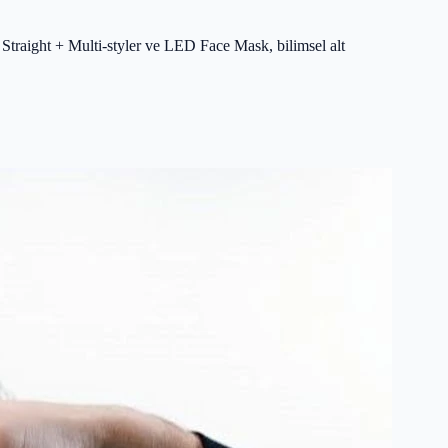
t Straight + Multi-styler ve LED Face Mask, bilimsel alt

==

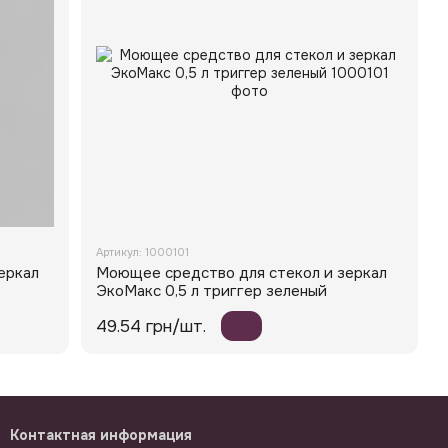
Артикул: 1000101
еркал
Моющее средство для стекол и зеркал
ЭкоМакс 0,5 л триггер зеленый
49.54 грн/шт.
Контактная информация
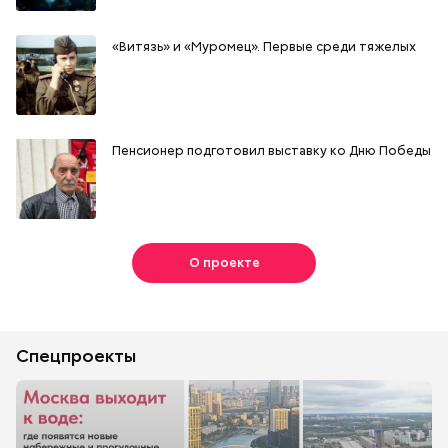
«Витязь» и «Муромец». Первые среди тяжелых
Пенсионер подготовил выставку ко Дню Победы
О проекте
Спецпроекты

DESCRIPTION OF THE TASK: Beginning with the line that contains "Моющее средство для стекол и зеркал", write out the lines of the material above exactly, and end with the line that contains "Спецпроекты". Omit the pictures.

EXERCISE OUTPUT:
Моющее средство для стекол и зеркал
ЭкоМакс 0,5 л триггер зеленый
49.54 грн/шт.
Контактная информация
«Витязь» и «Муромец». Первые среди тяжелых
Пенсионер подготовил выставку ко Дню Победы
О проекте
Спецпроекты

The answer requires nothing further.